Work to complete —
Restate word for word the entries below, starting with the line with "nose: (261, 146)" and continuing through the line with "right front paw: (350, 243)". Include both of those lines and no others.

Data —

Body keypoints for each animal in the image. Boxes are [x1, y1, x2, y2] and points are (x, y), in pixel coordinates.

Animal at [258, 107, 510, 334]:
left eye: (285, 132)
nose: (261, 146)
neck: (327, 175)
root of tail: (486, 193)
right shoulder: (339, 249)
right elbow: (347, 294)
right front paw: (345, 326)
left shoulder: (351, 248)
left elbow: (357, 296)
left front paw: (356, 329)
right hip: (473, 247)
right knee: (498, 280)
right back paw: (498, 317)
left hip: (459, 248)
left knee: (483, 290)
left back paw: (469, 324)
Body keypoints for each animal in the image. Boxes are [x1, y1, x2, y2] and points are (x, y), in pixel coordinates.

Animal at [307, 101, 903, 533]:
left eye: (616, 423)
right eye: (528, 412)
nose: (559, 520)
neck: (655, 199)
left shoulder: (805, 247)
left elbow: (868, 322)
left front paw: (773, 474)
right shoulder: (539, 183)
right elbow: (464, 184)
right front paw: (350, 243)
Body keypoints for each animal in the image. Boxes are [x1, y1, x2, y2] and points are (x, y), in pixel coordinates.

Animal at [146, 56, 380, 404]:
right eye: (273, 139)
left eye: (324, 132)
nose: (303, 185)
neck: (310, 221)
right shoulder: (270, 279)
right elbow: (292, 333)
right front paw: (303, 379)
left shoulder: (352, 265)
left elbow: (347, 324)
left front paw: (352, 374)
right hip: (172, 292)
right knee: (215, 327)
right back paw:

--

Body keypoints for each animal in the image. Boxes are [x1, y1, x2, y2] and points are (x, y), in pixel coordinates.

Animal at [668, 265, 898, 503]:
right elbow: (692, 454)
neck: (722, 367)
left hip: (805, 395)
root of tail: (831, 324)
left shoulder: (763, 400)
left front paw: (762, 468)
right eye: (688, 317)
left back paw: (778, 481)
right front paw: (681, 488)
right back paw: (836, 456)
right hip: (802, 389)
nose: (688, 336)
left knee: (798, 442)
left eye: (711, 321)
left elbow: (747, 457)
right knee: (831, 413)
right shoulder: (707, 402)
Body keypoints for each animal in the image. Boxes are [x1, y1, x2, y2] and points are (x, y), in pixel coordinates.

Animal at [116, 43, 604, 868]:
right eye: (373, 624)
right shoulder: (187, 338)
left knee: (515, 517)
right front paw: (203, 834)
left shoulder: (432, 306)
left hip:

Output —
nose: (261, 146)
neck: (327, 175)
root of tail: (486, 193)
right shoulder: (339, 249)
right elbow: (347, 294)
right front paw: (345, 326)
left shoulder: (351, 248)
left elbow: (357, 296)
left front paw: (356, 329)
right hip: (473, 247)
right knee: (498, 280)
right back paw: (498, 317)
left hip: (459, 248)
left knee: (483, 290)
left back paw: (469, 324)
Body keypoints for each animal in the image. Boxes are [x1, y1, x2, y2] and points are (x, y), in pixel coordinates.

Animal at [307, 101, 903, 533]:
left eye: (616, 423)
right eye: (528, 412)
nose: (559, 520)
neck: (655, 199)
left shoulder: (805, 247)
left elbow: (868, 322)
left front paw: (773, 474)
right shoulder: (539, 183)
right elbow: (464, 184)
right front paw: (350, 243)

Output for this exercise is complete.